● **Page extract**
# # # #

The 80/20 Rule of Digital Advocacy
Most advocacy social media fails because it's 100% asks. Every post is a call to action, a petition, a donation link, an outrage trigger. This is the digital equivalent of the person who only calls when they need something.
The rule: 80% community building and education, 20% asks.
That 80% is where you build trust. Share stories. Educate without lecturing. Celebrate wins. Introduce coalition members. Show the human side of the work. Post things people would share even if they didn't care about your cause — because the content is that good.
The 20% is where you make asks. And because you've spent 80% of your time building trust, those asks land.
Platform-Archetype Matching
Different archetypes live on different platforms. This isn't universal, but it's a useful starting frame:
| Platform | Best For | Why | Content Style |
|---|
| Facebook Groups | Protectors, Traditionalists, Country Raised | Community-oriented, local groups, longer posts | Personal stories, local photos, event promotion |
| Instagram | Idealists, younger Protectors | Visual storytelling, emotional resonance | Behind-the-scenes, before/after, short video |
| X/Twitter | Pragmatists, Idealists | Data sharing, policy conversation, real-time | Stats, links, threads, commentary |
| YouTube/Podcasts | All archetypes | Long-form trust building, deep storytelling | Interviews, documentaries, educational series |
| TikTok | Younger audiences across types | Novelty, authenticity, pattern interruption | Short, raw, authentic — not polished |
| Nextdoor/Local forums | Country Raised, Traditionalists, Protectors | Hyperlocal, community-specific | Neighbor-to-neighbor tone, local impact |
Digital Heat Management
Heat moves faster online. A careless post can undo months of coalition work in hours. Before you post anything:
- The overnight rule. If it's heated, wait until tomorrow. If it still feels right, post it.

# # # #

● **Dataset content**
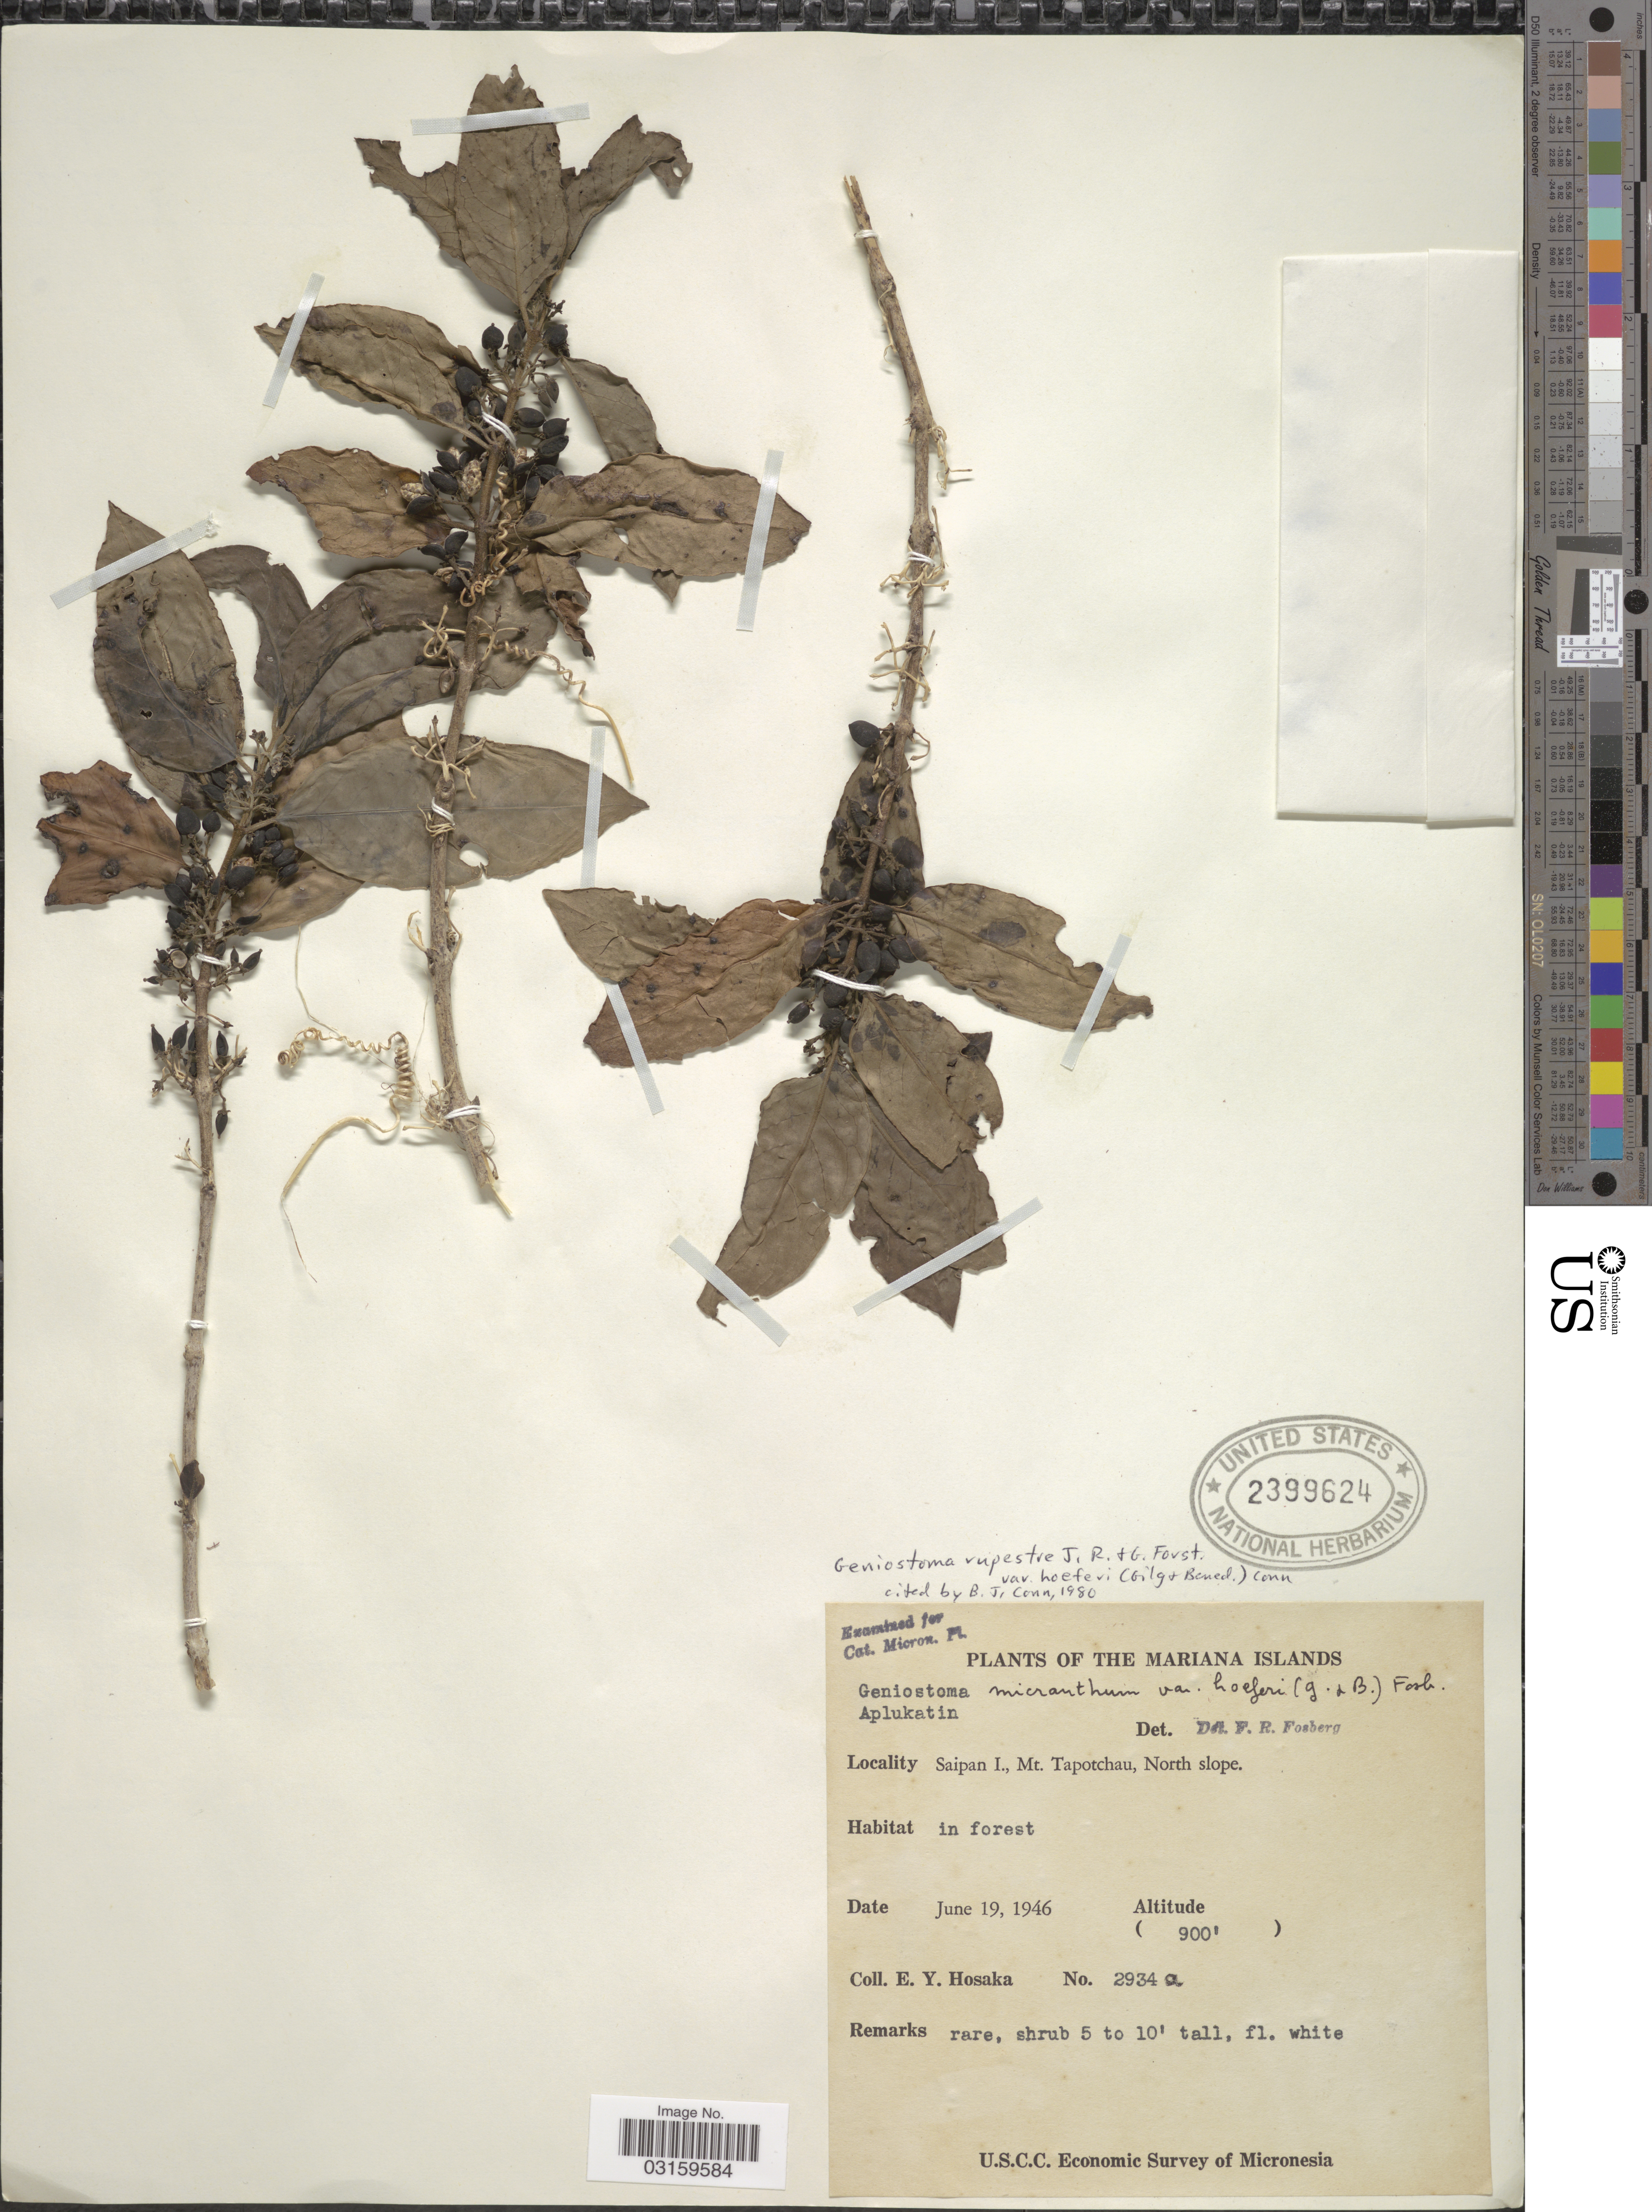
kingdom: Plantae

# # # #

● **The tasks**
[a] According to the digital advocacy text, how should posts be split between community building and asks?
[b] Decide whether each statement agrees with the digital advocacy text. Answer yes or no and quote the words that settle it.
(i) TikTok content should be polished.
(ii) YouTube and podcasts are listed as best for all archetypes.
(iii) The overnight rule says to wait a week before posting something heated.
[c] Continue the digital advocacy text from its last line.

● **Task answers**
[a] 80% community building and education, 20% asks.

[b]
(i) No: "Short, raw, authentic — not polished"
(ii) Yes: "All archetypes"
(iii) No: "If it's heated, wait until tomorrow."

[c]
- The comment strategy. Decide before you post how you'll handle hostile comments. Will you respond? Ignore? Have a coalition member respond instead?
- The screenshot test. Before posting, imagine this appearing in a context you didn't choose — forwarded, screenshotted, shared by opponents. Would you still post it?
- The audience check. Your audience is bigger than you think. You're not talking to your coalition — you're talking to everyone who might ever see it.
What Digital Can and Can't Do
Digital is excellent for awareness, community building, and Commitment Ladder Rungs 1-2 (awareness, consideration). It opens doors. But deep persuasion — the kind that changes someone's behavior — almost always requires a relationship. Digital opens the door. In-person walks through it.
| Digital Strengths | Digital Limits |
|---|
| Reach thousands quickly | Can't read body language |
| Build awareness and community | Deep persuasion needs relationship |
| Share data, stories, events | Nuance gets lost |
| Coordinate coalition activity | Heat spreads uncontrollably |
| Track engagement metrics | Metrics ≠ impact |
Earned + Digital: The Coordination
The most effective campaigns use earned media and digital together:
- Earn the story. Get a local reporter to cover your issue.
- Amplify it digitally. Share the coverage across platforms. "Look what [Local Paper] just reported" is more credible than "Here's what we think."
- Drive to action. Use the credibility of press coverage to make your digital asks more powerful.
- Sustain the conversation. After the initial coverage fades, use digital to keep the story alive — follow-ups, community responses, next steps.
This is why your coalition seed matters. One person can't manage earned media relationships and run a content calendar and respond to comments. The Connector builds media relationships. The Storyteller writes the op-ed. The Organizer manages the calendar. The Bridge shares content in communities you can't reach.
Everyone has a role. The campaign is bigger than any one voice.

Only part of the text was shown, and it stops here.